The distinction between mind and brain
I discuss things in terms of mind and brain. The brain has many processes that operate consciously and unconsciously, and the mind is only conscious. When we say we’ll keep it in the back of our mind, it is still a thought. We are describing how we experience that thought and use memory.
Parents have their own language, lawyers have their own language, and builders have their own language. I’m giving you a chance to understand the framework for the language used in clinical hypnosis. In this article, you will understand the distinction between mind and brain as it is useful in clinical hypnosis.
Conscious vs Unconscious vs Subconscious mind
In clinical hypnosis, I’m cautious of the words I use and how I use them. It is common for people involved with hypnosis to discuss conscious mind, unconscious mind, or even subconscious mind and I understand describing the processes as conscious and not conscious. However, once you discuss them, and they become conscious, how does your meaning hold?
Too many variables make things unreliable and no longer useful.
I discuss things in terms of mind and brain. The brain has many processes that operate consciously and unconsciously, and the mind is only conscious. When we say we’ll keep it in the back of our mind, it is still a thought. We are describing how we experience the thought with memory across time.
Experience isn’t a thought. Experience is a process of the brain. Therefore experience is the brain, and thought is mind. Let me dig a little deeper to expose more light on this(a strange metaphor, although it illustrates my meaning…right?).
The mind is also a brain function. It’s something we habitually use and is how we make sense of the world. Think of it as your internal dialogue, your way of reasoning and fact-checking, in hypnosis people often call it the critical factor.

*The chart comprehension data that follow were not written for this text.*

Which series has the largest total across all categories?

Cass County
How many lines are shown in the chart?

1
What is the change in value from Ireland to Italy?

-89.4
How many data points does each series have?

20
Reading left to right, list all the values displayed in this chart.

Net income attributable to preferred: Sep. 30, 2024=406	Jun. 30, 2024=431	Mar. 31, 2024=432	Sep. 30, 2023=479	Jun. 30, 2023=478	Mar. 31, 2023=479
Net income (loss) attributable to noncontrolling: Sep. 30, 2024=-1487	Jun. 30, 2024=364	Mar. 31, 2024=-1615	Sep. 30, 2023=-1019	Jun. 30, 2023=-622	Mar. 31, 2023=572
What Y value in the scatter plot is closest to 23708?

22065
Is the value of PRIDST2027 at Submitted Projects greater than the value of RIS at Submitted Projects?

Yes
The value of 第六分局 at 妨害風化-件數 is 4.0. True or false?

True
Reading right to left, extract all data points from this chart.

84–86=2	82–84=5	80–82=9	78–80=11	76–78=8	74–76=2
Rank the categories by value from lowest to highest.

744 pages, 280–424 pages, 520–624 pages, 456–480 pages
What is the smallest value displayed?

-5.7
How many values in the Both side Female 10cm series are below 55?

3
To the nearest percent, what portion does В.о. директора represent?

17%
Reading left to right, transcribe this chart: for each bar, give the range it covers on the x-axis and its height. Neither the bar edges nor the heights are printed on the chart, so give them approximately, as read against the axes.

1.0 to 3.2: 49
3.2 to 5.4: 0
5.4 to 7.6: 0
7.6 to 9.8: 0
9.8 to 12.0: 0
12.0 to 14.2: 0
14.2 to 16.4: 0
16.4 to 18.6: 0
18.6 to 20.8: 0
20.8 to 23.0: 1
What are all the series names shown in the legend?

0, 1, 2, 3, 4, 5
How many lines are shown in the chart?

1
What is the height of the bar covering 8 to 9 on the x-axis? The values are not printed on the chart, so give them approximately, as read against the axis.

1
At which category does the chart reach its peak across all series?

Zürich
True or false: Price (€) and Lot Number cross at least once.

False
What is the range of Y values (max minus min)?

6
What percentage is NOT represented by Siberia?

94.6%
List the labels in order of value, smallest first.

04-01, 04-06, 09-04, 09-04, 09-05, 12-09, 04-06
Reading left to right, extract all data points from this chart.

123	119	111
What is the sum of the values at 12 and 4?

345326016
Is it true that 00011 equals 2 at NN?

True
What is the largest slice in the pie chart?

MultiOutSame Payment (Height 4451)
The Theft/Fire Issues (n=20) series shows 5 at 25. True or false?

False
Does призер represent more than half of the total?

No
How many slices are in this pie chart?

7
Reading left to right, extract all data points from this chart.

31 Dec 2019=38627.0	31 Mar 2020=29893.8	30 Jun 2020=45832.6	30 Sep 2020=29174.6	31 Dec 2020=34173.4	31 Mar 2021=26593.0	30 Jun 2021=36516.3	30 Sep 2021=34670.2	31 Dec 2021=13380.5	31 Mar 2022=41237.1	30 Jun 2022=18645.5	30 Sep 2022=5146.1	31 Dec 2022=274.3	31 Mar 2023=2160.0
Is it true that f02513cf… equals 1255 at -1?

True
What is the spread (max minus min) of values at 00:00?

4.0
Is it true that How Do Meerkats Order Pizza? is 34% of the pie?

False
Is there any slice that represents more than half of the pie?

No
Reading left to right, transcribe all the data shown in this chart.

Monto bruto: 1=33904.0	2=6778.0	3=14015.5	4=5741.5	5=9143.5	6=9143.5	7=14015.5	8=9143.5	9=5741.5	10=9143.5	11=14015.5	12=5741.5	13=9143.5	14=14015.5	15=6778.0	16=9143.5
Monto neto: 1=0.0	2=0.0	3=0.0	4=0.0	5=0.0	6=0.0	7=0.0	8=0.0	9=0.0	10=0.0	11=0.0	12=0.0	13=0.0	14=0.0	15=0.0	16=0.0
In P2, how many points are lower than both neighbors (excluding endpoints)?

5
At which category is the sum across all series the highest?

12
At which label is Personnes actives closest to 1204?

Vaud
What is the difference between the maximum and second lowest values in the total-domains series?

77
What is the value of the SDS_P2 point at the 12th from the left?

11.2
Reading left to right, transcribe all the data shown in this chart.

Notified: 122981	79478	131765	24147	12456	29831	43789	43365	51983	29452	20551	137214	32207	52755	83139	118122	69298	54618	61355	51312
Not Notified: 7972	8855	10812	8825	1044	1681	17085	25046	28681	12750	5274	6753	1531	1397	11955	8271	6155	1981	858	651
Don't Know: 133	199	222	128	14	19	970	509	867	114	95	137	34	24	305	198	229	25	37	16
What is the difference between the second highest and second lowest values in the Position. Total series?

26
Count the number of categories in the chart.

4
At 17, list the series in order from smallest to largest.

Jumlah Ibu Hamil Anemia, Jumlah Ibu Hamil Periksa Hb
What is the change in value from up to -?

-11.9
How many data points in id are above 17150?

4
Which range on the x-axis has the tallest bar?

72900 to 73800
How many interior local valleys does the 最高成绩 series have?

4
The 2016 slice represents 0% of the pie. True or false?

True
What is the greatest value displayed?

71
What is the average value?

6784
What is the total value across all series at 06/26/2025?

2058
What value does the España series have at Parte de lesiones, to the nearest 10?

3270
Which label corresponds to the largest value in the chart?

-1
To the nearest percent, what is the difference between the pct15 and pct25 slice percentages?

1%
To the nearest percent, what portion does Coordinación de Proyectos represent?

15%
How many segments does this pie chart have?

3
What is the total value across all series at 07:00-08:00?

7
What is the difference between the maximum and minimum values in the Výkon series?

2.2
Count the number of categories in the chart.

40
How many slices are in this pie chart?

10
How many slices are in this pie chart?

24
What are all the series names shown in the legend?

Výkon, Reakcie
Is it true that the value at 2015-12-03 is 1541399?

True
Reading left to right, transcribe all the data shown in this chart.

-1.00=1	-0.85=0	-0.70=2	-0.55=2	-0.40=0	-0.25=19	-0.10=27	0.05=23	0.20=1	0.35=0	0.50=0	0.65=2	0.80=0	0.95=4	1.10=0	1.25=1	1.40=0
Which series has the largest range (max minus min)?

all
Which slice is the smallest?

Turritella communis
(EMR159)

Some people in the hypnosis world have developed their career around the idea of bypassing the critical factor to speak directly with the unconscious mind. I’m not saying they are wrong and it is probably one of the better definitions of hypnosis. Unfortunately, it still uses the concept of the conscious and unconscious mind. When we talk in terms of brain and mind, there is less distraction and ambiguity.
Instead, that definition could be phrased as “activating parts of the brain to a point where the ongoing brain activity outweighs that of the mind.”
The conscious mind is believed to be mostly left frontal area (ill avoid unnecessary technical language). The mind is linear and logical. It tracks time and keeps the status quo by checking how new information fits your current understanding of the world. It is defined by the habits or skills of thought, reflection and affirmation.
What you experience as normal conscious awareness is a balance of brain activity and mind activity. The mind holds a level of intensity when compared to our other brain activity that is familiar in the normal waking state.
The brain in opposition has experiences, revelations and ideas. When a chemical reaction stimulates our brain (this traditionally being the unconscious), it brings an idea into our mind. Where else could your ideas possibly be coming from?
I’ll break this down further.
The unconscious brain stimulation happens first. The idea is the revelation or experience of the idea. As the idea passes to our conscious mind, it is reflected upon as a thought (for affirmation or discarded as unuseful).
In the article ‘what is hypnosis’ I’ll discuss why this is a useful concept to be efficient in clinical hypnosis.
Instead of thinking about conscious and unconscious think in terms of mind and brain. Once you are aware of it, it’s mind. Mind is our thoughts, reflections and affirmations. The brain produces experiences, revelations and ideas.